Embodiments described herein provide a signal alignment scheme for aligning signals and determining a time offset between signals. The signal alignment scheme may be implemented in a device (e.g., a computer) or some other type of signal processing and/or signal quality measuring device (e.g., an voice/audio quality analyzing device). The signal alignment scheme may determine a time offset between input and output signals associated with a variety of systems, such as, for example, a communication network (e.g., a telephone network or some other type of voice network), a device (e.g., a telephone, or some other type of audio device), or other types of systems or audio equipment. As will be described, unlike existing techniques for aligning signals, the signal alignment scheme performs time alignment and frequency alignment in a combined manner.
FIG. 1 is a diagram illustrating exemplary functional components of a signal alignment system (SAS) 100. Each of these functional components may be implemented in hardware, hardware and software, firmware, etc. As illustrated, SAS 100 may include a signal segmenter 105, a filter coefficient calculator 110, a filter 115, and an aligner 120. A reference signal and a degraded signal may be input to SAS 100 for alignment. The reference signal may correspond to a digital signal that is clean (i.e., a non-degraded signal). That is, a non-degraded digital signal may not include any form of delay, distortion, or other form of signal degradation (e.g., noise). On the other hand, the degraded signal may correspond to a digital signal that does include one or more forms of delay (e.g., a time-warped signal), and perhaps distortion and/or other forms of signal degradation (e.g., noise). The term “delay,” is intended to be broadly interpreted to include a signal having one or multiple forms of delay. For example, the delay may include a constant delay, a piecewise constant delay, and/or a continuous variation of delay. The degraded signal may correspond to a digital signal that traversed a number of nodes in a communication network causing degradation of the signal.

DATA SECTION
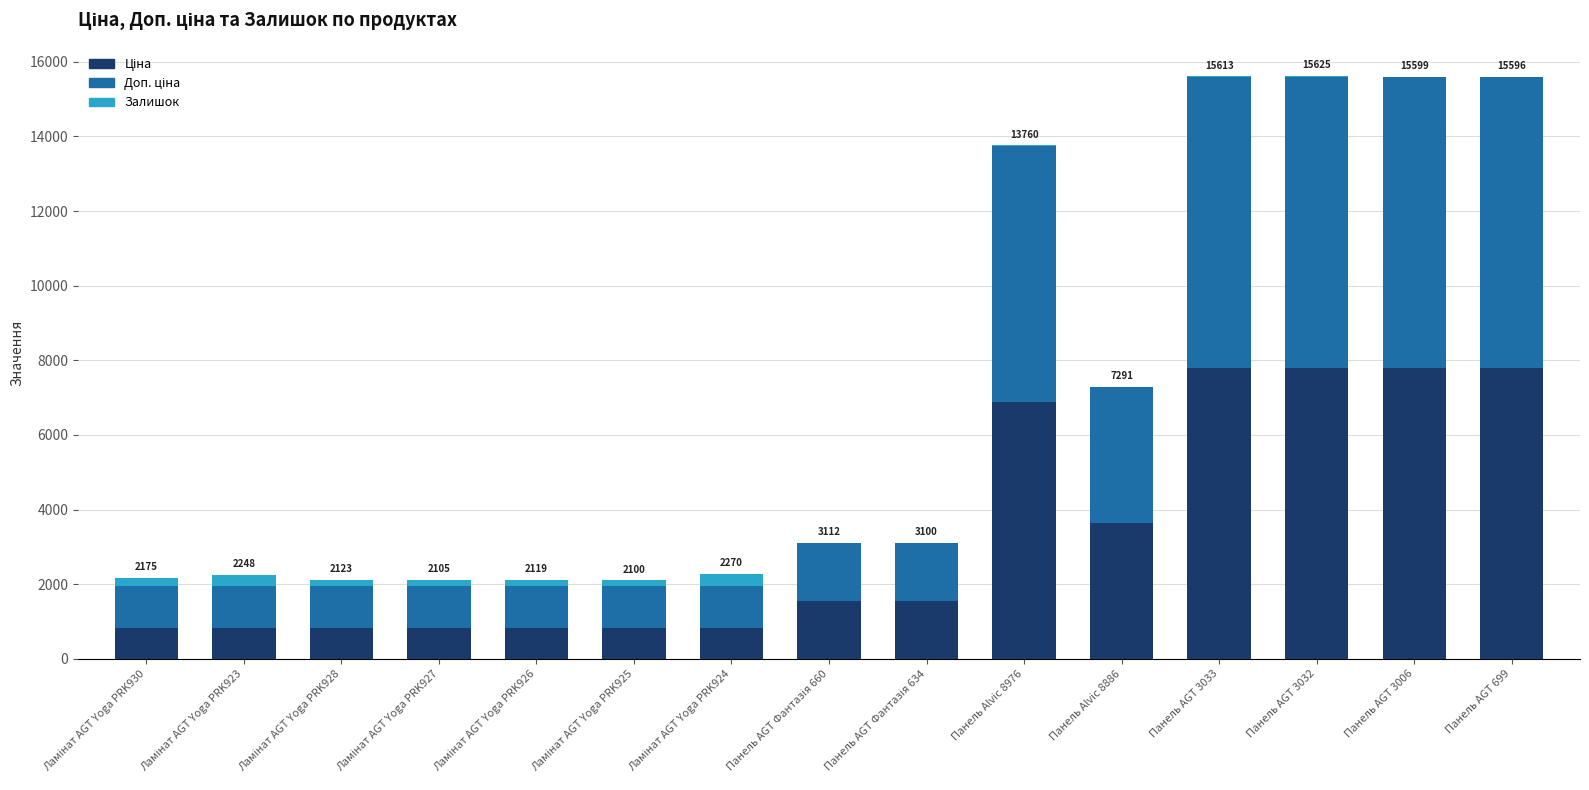

How many data points does each series have?

15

TO-DO ITEM
Return the part of the signal alignment passage that begins at the words "Embodiments described herein" and stops after "a combined manner.". Rely only on the signal alignment passage, not the material.

REPLY TO THE TASK
Embodiments described herein provide a signal alignment scheme for aligning signals and determining a time offset between signals. The signal alignment scheme may be implemented in a device (e.g., a computer) or some other type of signal processing and/or signal quality measuring device (e.g., an voice/audio quality analyzing device). The signal alignment scheme may determine a time offset between input and output signals associated with a variety of systems, such as, for example, a communication network (e.g., a telephone network or some other type of voice network), a device (e.g., a telephone, or some other type of audio device), or other types of systems or audio equipment. As will be described, unlike existing techniques for aligning signals, the signal alignment scheme performs time alignment and frequency alignment in a combined manner.